■ **Task instructions**
If a line in the entries below includes "cable", show that line.

────────────────

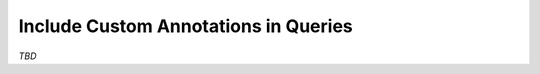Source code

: =====================================
Include Custom Annotations in Queries
=====================================

*TBD*
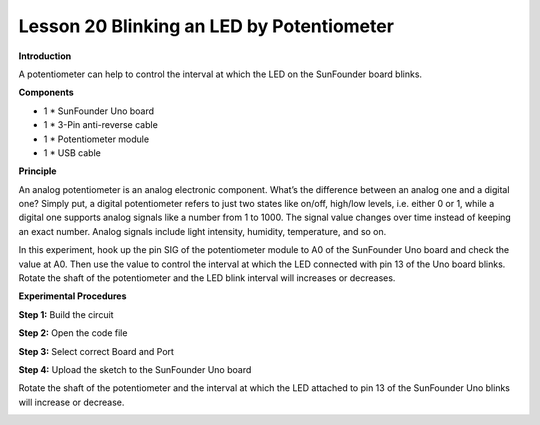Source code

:Lesson 20 Blinking an LED by Potentiometer
==========================================

**Introduction**

.. image:: media/image19.png
  :width: 250

A potentiometer can help to control the interval at which the LED on the
SunFounder board blinks.

**Components**

- 1 \* SunFounder Uno board

- 1 \* 3-Pin anti-reverse cable

- 1 \* Potentiometer module

- 1 \* USB cable

**Principle**

An analog potentiometer is an analog electronic component. What’s the
difference between an analog one and a digital one? Simply put, a
digital potentiometer refers to just two states like on/off, high/low
levels, i.e. either 0 or 1, while a digital one supports analog signals
like a number from 1 to 1000. The signal value changes over time instead
of keeping an exact number. Analog signals include light intensity,
humidity, temperature, and so on.

In this experiment, hook up the pin SIG of the potentiometer module to
A0 of the SunFounder Uno board and check the value at A0. Then use the
value to control the interval at which the LED connected with pin 13 of
the Uno board blinks. Rotate the shaft of the potentiometer and the LED
blink interval will increases or decreases.

.. image:: media/image128.png
   :width: 3.77708in
   :height: 3.35139in

**Experimental Procedures**

**Step 1:** Build the circuit

.. image:: media/image129.png
   :width: 4.00833in
   :height: 3.03125in

**Step 2:** Open the code file

**Step 3:** Select correct Board and Port

**Step 4:** Upload the sketch to the SunFounder Uno board

Rotate the shaft of the potentiometer and the interval at which the LED
attached to pin 13 of the SunFounder Uno blinks will increase or
decrease.

.. image:: media/image130.jpeg
   :width: 6.65972in
   :height: 4.44028in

────────────────

■ **Exercise answer**
- 1 \* 3-Pin anti-reverse cable
- 1 \* USB cable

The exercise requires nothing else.